O processo analisado originou-se do Auto de Infração que exigiu da Contribuinte R$ 22.243.968,00 e R$ 4.826.551,73, a título de Pis e Cofins, não cumulativos, correspondentes a fatos geradores ocorridos em 31/10/2006, 31/11/2006 à 31/12/2006, mais 75% de multa de oficio além do juros de mora.

O fisco reconheceu apenas parte do direito creditório pleiteado. A contribuinte BRF BRASIL FOODS S.A, achou por bem impugnar a decisão da 4ª Turma da DRJ/FNS, porém, os argumentos aduzidos não foram acolhidos pela primeira instância de julgamento administrativo fiscal.

Inconformada com a improcedência do pedido a empresa apresentou Recurso Voluntário perante o CARF ratificando suas argumentações iniciais além de acrescentar outras.

Ao analisar o acordão 3402-003.148, publicado no Diário Oficial em 11/08/2016, a 4ªCâmara,  2ªTurma Ordinária do CARF entendeu que pode ser considerado como insumo, para fins de creditamento  das contribuições sociais não cumulativas, o material de embalagem ou de transporte desde que  não  sejam  bens  ativáveis,  eis  que  a  proteção  ou  acondicionamento  do  produto  final  para  transporte também  é  um  gasto  essencial  e  pertinente  ao  processo  produtivo,  de  forma  que  o  produto final destinado à venda tenha as características desejadas quando chegar ao comprador.

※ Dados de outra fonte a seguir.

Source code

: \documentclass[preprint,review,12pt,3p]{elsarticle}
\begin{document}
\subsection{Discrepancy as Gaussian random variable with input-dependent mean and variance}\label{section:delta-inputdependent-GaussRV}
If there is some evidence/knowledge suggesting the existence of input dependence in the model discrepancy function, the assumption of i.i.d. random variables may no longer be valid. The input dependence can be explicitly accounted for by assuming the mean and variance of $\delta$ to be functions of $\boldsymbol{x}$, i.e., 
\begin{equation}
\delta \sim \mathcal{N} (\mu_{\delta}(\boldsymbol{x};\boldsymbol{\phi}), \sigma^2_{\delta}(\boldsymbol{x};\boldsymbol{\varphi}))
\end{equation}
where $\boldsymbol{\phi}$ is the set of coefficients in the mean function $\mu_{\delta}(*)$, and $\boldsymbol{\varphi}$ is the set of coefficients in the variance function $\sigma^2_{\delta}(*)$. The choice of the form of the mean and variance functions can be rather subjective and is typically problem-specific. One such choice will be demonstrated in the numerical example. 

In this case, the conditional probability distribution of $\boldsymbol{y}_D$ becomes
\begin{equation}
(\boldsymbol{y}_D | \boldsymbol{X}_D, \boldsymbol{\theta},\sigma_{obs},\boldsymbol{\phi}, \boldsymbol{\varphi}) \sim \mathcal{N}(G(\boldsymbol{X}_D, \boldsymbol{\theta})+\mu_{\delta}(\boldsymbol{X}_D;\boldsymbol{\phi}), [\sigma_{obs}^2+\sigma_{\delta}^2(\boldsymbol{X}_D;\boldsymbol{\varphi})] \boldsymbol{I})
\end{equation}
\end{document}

E como no caso em apreço se trata de frete especializado para atender às exigências sanitárias, essenciais para que o produto final chegue ao comprador sem perder suas qualidades intrínsecas, considerou que tais dispêndios são despesas operacionais, razão pela qual cabe o correspondente creditamento. Nesse sentido, deu-se provimento parcial para reverter as glosas quanto às embalagens “Big Bags” e pagamento de  fretes.

A autoridade fiscal glosou também os valores dos aluguéis pagos a pessoas jurídicas referentes a imóveis rurais, por entender que não se enquadram no conceito de prédios, na linha do art. 3º, inciso IV, das Leis nº 10.637/2002 e nº 10.833/2003, defendendo o contribuinte pela legitimidade  do  crédito  quanto  aos  pagamentos  de  imóveis rurais, na medida em que o dispositivo supramencionado não faz distinção entre prédios urbanos e rurais, não cabendo, portanto, ao interprete distinguir.

Nesse diapasão, entendeu o Colegiado que não há dúvida de que, se  pagos  a  pessoa  jurídica  e  utilizados  na  atividade  da  empresa,  o  aluguel  de  imóvel  rural,  rústico  ou  não,  dá  direito  ao  crédito previsto no art.3º, IV das leis 10.637 e 10.833, dando provimento para reverter as glosas  de crédito referentes ao aluguel de imóveis rurais.

Em relação à pessoa jurídica que exerça atividade agroindustrial concluiu que pode descontar créditos presumidos, calculados sobre o valor dos produtos agropecuários utilizados como insumos na fabricação de produtos destinados a alimentação humana ou animal, quando adquiridos a pessoa jurídica estabelecida no País, com suspensão obrigatória da contribuição.

Por fim, decidiu pela não incidência dos juros de mora sobre a multa de oficio, por falta de fundamentação legal e expressa.